DPSquared – thanks for the explanation, and no need to apologize: this is a “safe space” for nitpicking. I guess my complaint, then, is that while there are very obvious similarities between the two songs, I don’t think that any of them are enough to make the songs “substantially similar.”
Maybe you can explain something more, though. If copyright doesn’t give “thingness” (great word choice!) to individual melodies, etc, why is it a violation of copyright to sample even a single note without permission? I’m not trying to argue with you, I’m just honestly curious.
You know what, I’m actually curious about another thing too, and here I am trying to argue with you. “There’s nothing abstract about it at this level: there needs to be a physical thing to have a copyright… In the case of a musical recording, you have two separate works: the recording itself, and the music as expressed in the recording.” In what sense is the music expressed in the recording not an abstraction? If you take the complete works of Metallica and arrange them for string quartet, you are keeping the pitch relationships and rhythms but discarding everything else, and it’s illegal if you don’t have permission (and a bad idea in any case). If, on the other hand, you discard the pitch and rhythm (and lyrics) but keep everything else (certain instruments mixed a certain way, a certain vocal technique, etc.) you’re entirely within your rights. Certain aspects of music are therefore privileged, and I would argue that they are privileged precisely *because* they are abstractions (or more accurately because they can be abstracted). We have a symbolic vocabulary for writing down pitches and rhythms; no such language exists for vocal technique and instrumental balance; therefore, pitches and rhythms are coyrightable and the other aspects are not.
Wade – I think actually it went the other way around… the Ghostbusters producers tried to hire Lewis, but he was busy working on BTTF, so they hired Parker instead. This may have contributed to Lewis’ decision to sue… it certainly sounds plausible that the producers would have told Parker “Look, we wanted to hire Huey Lewis, so write us something that’s as close to that as possible.”
And then Queen kinda-sorta ripped off the Ghostbusters theme for Invisible Man.

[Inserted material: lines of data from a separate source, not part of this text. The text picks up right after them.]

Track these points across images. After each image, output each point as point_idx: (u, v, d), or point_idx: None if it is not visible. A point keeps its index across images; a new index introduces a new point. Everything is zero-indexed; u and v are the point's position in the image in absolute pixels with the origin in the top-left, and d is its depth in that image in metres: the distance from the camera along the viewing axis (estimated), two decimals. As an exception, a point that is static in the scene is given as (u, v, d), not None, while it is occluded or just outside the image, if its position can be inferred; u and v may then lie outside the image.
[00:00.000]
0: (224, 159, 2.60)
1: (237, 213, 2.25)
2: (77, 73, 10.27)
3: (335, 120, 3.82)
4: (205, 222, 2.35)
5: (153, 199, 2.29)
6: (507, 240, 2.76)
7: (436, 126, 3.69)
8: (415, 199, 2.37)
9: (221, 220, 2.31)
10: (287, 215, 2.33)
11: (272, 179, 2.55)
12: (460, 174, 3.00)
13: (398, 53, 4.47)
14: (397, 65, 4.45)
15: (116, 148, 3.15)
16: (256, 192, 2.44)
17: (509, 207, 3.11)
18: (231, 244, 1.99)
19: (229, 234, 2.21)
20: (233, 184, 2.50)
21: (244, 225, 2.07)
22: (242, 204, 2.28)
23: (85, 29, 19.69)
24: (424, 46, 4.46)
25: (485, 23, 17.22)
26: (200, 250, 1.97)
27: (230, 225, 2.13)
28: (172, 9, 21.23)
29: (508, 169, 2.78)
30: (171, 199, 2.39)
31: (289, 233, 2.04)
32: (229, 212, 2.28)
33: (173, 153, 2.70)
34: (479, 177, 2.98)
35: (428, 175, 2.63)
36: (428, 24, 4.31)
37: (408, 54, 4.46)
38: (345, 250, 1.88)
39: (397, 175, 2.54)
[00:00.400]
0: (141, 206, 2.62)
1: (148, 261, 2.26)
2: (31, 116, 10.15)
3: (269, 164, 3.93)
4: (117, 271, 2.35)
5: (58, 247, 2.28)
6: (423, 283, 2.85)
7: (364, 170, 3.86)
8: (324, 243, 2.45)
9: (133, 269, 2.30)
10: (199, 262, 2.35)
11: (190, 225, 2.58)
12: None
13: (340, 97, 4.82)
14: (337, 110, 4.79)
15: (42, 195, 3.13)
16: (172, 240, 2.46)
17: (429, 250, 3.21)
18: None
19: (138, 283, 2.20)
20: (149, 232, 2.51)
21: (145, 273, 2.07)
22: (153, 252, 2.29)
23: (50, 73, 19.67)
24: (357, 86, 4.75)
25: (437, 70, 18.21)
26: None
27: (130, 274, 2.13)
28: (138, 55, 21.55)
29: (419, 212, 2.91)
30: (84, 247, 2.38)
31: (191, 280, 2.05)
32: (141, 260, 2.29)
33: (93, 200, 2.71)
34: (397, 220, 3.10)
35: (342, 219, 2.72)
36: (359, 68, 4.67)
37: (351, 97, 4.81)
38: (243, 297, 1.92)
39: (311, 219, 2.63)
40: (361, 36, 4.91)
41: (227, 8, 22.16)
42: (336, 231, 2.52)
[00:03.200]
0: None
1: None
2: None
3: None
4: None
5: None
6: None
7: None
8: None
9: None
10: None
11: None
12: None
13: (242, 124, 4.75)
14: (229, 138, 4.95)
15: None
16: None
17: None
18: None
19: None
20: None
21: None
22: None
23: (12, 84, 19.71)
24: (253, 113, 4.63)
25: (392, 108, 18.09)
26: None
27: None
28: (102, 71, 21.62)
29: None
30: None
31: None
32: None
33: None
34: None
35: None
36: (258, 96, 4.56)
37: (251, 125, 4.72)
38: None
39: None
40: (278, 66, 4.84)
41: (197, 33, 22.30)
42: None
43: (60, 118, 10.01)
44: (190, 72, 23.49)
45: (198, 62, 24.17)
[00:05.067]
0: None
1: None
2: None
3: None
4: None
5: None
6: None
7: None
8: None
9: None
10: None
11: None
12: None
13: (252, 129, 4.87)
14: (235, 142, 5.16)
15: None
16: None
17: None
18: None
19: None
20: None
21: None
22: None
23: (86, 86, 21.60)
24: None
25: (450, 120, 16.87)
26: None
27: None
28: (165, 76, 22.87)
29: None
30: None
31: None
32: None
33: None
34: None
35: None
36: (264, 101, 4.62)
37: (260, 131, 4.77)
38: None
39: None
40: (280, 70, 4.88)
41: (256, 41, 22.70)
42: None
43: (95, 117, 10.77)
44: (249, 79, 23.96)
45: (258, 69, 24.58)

The video is great, by the way, especially the Infinite Brian Mays at about 2:30 in.
That’s DOCTOR Infinite Brian Mays to you, pal!

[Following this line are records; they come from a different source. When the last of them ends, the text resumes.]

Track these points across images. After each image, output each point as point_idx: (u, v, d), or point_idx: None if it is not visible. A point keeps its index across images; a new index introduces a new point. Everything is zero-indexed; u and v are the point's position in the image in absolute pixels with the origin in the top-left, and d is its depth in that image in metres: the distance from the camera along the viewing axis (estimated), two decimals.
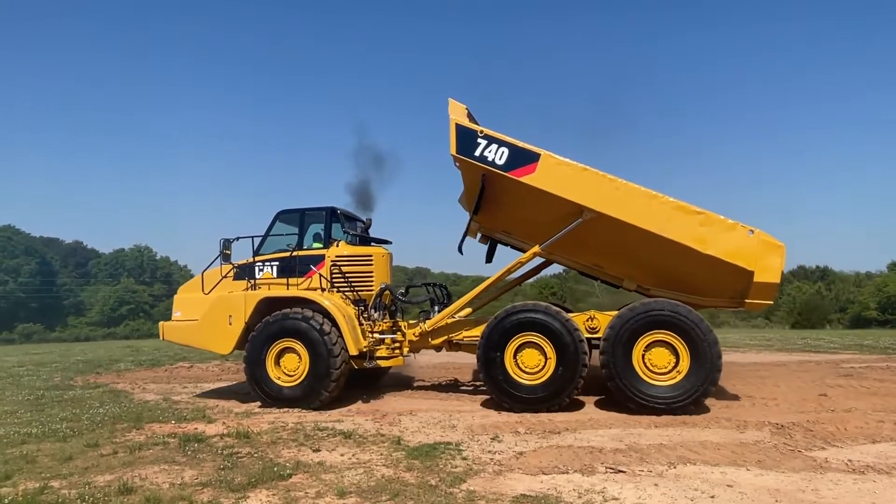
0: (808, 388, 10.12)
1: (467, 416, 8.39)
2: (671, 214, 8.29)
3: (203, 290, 10.11)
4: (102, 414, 8.93)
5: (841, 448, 6.33)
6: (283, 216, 10.27)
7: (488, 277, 9.95)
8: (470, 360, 14.20)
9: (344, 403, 9.49)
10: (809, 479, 5.28)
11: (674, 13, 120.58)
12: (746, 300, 8.46)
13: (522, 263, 9.60)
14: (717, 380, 8.20)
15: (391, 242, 11.29)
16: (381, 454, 6.42)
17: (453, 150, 8.81)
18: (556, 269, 11.07)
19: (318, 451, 6.62)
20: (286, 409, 9.04)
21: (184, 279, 69.72)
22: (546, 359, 8.53)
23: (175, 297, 10.65)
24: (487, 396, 9.95)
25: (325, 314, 9.22)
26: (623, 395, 8.27)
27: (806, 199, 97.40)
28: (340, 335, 9.07)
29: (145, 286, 63.40)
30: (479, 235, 10.40)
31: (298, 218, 10.19)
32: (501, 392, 8.65)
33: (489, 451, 6.47)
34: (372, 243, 10.84)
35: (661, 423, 7.67)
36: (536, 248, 9.22)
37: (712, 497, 4.90)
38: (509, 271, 9.74)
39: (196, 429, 7.81)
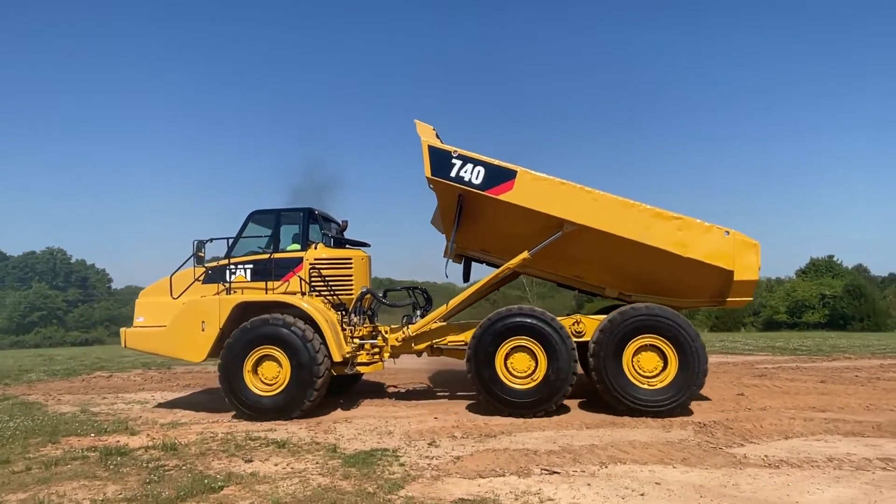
0: (727, 388, 10.67)
1: (403, 422, 8.36)
2: (650, 222, 8.41)
3: (171, 295, 9.50)
4: (13, 428, 8.35)
5: (758, 444, 6.71)
6: (257, 217, 9.78)
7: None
8: (407, 365, 14.26)
9: None
10: (730, 475, 5.57)
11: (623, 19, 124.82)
12: (728, 299, 8.71)
13: (510, 269, 9.33)
14: (702, 384, 8.40)
15: (369, 245, 10.95)
16: (317, 463, 6.31)
17: (428, 173, 8.62)
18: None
19: (250, 461, 6.42)
20: (216, 420, 8.73)
21: (101, 284, 65.60)
22: (536, 363, 8.53)
23: (137, 301, 9.95)
24: (423, 402, 9.98)
25: (307, 319, 8.89)
26: (612, 397, 8.37)
27: (722, 205, 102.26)
28: (324, 341, 8.75)
29: (59, 291, 59.68)
30: (453, 255, 10.17)
31: (273, 219, 9.71)
32: (492, 396, 8.57)
33: (426, 457, 6.47)
34: (347, 245, 10.53)
35: (591, 423, 7.91)
36: (525, 254, 8.99)
37: (642, 495, 5.09)
38: (496, 276, 9.58)
39: (118, 441, 7.43)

I actually had no idea there was a lawsuit. I always assumed Parker’s song was a legitimate sample, done with permission, given how extremely close they sound (imo).
I’d like to know how Parker comes back to life in the video. He obviously starts out as a ghost because we see him floating through things, but later he has a physical body around which the woman wraps herself (and boy, a feminist critique of the video would be *so* rich).

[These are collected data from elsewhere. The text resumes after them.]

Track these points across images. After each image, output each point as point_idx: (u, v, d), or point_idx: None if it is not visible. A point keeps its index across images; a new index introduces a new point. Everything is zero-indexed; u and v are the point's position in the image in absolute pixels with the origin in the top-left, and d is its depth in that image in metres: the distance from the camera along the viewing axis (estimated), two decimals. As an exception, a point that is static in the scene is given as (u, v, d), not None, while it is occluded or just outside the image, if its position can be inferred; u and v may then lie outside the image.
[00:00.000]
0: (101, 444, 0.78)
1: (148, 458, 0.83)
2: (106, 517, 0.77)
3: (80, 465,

@DPSquared: Since music is a form of intellectual property, wouldn’t this mean at least some aspect(s) of it must be intangible, abstract, etc.? A non-thing is still a thing in that it’s an idea, thus a noun, ergo something a person can own. I agree there are two parts to music ownership, the first being the notes on the page, and the second being the execution/what is recorded/heard/etc. But since the latter is something we cannot actually touch or move around in itself, it’s an abstract concept the author of the notes spawning the sound can still have rights to.
@Tom: And then there was Vanilla Ice.
What a great music video. I never knew that the Ghostbusters and Ray Parker Jr. walking down the street together in this video was the source of the same walk on the Real Ghostbusters cartoon show. I hope that they make another movie, but soon!